We asked the lender for their side of the story. They said that their agent completed an income and expenditure analysis with Aaron before agreeing to provide the funds. And Aaron said he earned £400 a week and had weekly expenses of £270. So he had a weekly disposable income of £130. It accepted that loans four and five were given while loan three was still outstanding. But even then the most that Aaron had to pay was £100 and the checks showed he had the funds to cover this. The lender also said they carried out a credit check on Aaron when he applied for the loans, but didn’t provide much about this.
In the lender’s view, all of this meant that they did enough to establish that Aaron’s loans were affordable for him and the loans being repaid supported this.
What we said
Aaron’s first two loans were for relatively small amounts, £200 and £250, and the weekly payments were relatively small – less than £6.50 for loan one and £7.78 for loan two. Bearing in mind the circumstances, we thought that what the lender had done before providing loans one and two was reasonable and proportionate and so we didn’t think the complaint about those loans should be upheld.
But loan three was for £750 and it was taken on the same day that Aaron had made his last payment for loan two. So the weekly payments were higher – around £20 a week. By this stage Aaron had also been in debt to the lender for more than a year. So we thought that they needed to get to the crux of why Aaron needed to come back for a further loan given the amount of his declared disposable income – especially as there were some late payments on loan two.
We were also concerned by what we had seen on the lender’s credit checks. The credit check showed that Aaron had recently entered into two repayment arrangements on payday loans. We thought that this was also indicative of possible financial difficulty and as a result we thought that reasonable and proportionate checks for loan three would have involved getting a thorough understanding of Aaron’s financial position. As the lender hadn’t gone as far as this, we didn’t think the checks for loan three or those for loans four and five, which were taken pretty soon after and while loan three was being repaid, were reasonable and proportionate.

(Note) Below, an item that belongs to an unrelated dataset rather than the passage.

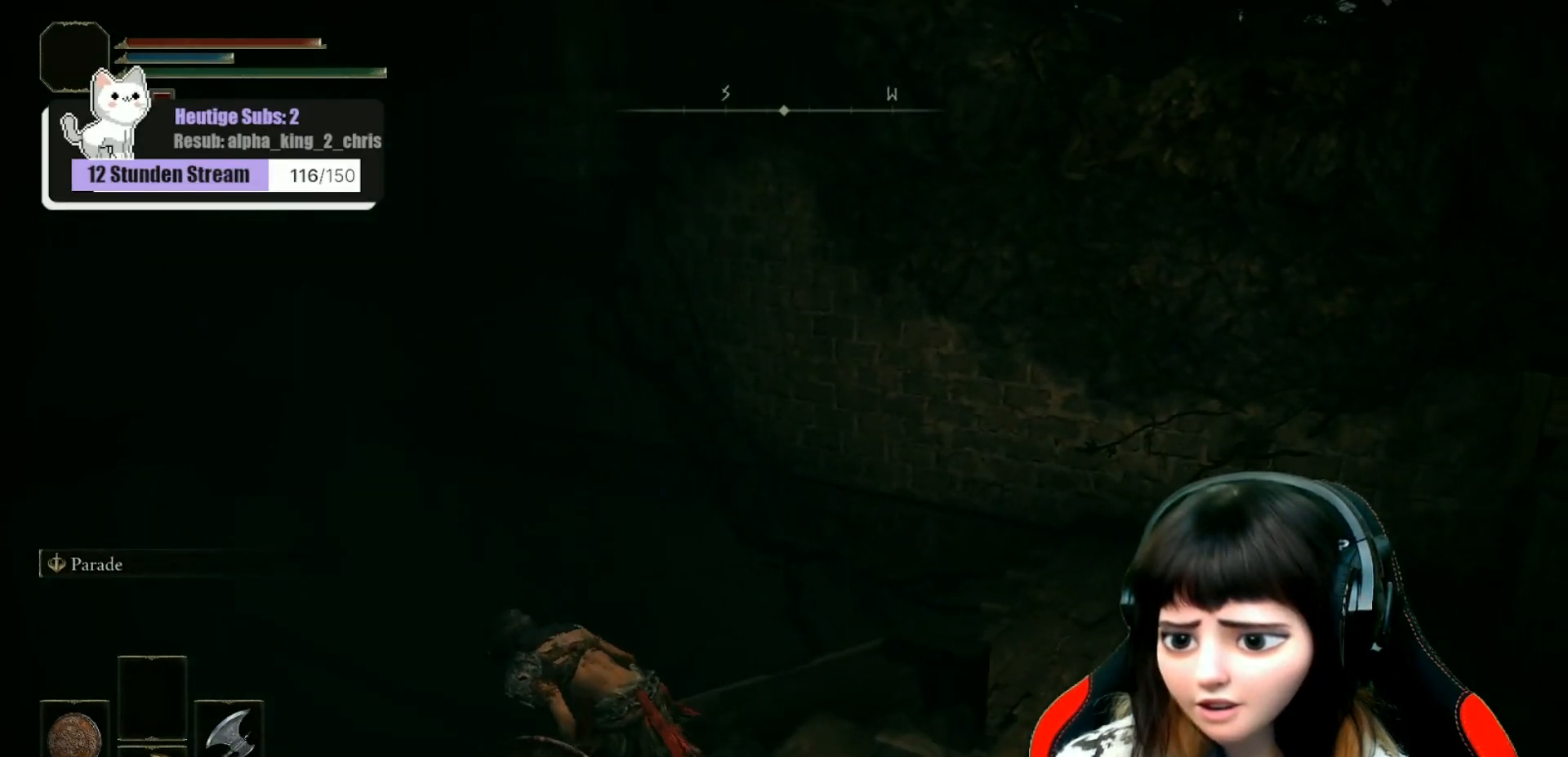
{"buttons": [], "left_stick": "left", "right_stick": "up-right"}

We went on to look at what proportionate checks would more likely than not have shown. And we saw that Aaron was struggling financially. He was borrowing from a number of lenders just so he could make loan payments to others. We also saw that he’d been significantly overdrawn for an extended period of time. His account balance never went into credit even when his wages went in each month. So we thought that there was no reasonable prospect of Aaron being able to make the payments for loan three and meet his living costs without borrowing further. The position was worsening and by the time he applied for loans four and five, Aaron owed even more money to others. So we told the lender that we thought they unfairly provided Aaron with loans three to five as proportionate checks would more likely than not have shown these loans shouldn’t have been given to him.
The lender was told to refund all the interest and charges Aaron paid on loans three to five, adding 8% simple interest. We also told them that they needed to remove any adverse information they recorded on Aaron’s credit file.